▸ **Assignment**
Beneath this line are the data; copy exactly the part of them that opens with the line containing "nose: (666, 362)" and closes with the line containing "left back paw: (725, 415)", and only that part.

▸ **Data for this exercise**
+ + +
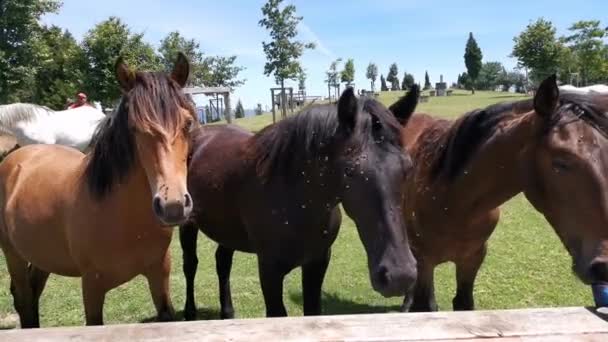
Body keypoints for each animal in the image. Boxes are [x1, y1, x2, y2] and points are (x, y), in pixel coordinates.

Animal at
+ + +
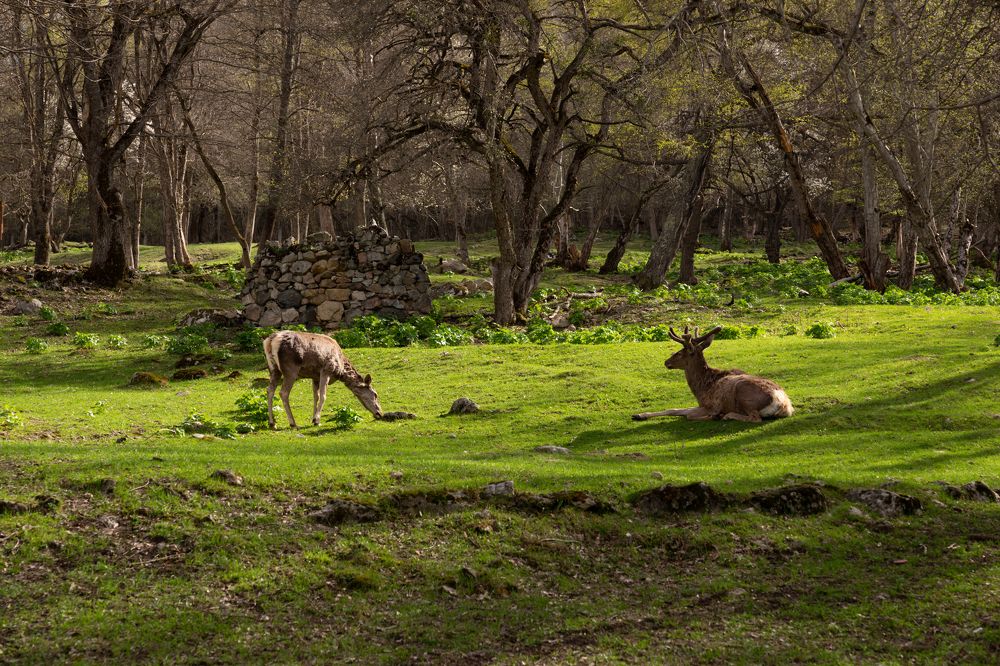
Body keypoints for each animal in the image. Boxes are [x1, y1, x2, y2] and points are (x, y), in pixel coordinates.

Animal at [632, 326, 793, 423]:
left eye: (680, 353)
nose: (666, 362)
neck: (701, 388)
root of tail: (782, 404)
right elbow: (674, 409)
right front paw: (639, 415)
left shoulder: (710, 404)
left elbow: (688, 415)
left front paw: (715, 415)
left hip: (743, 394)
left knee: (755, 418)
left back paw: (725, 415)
+ + +
▸ **Answer space**
nose: (666, 362)
neck: (701, 388)
root of tail: (782, 404)
right elbow: (674, 409)
right front paw: (639, 415)
left shoulder: (710, 404)
left elbow: (688, 415)
left front paw: (715, 415)
left hip: (743, 394)
left knee: (755, 418)
left back paw: (725, 415)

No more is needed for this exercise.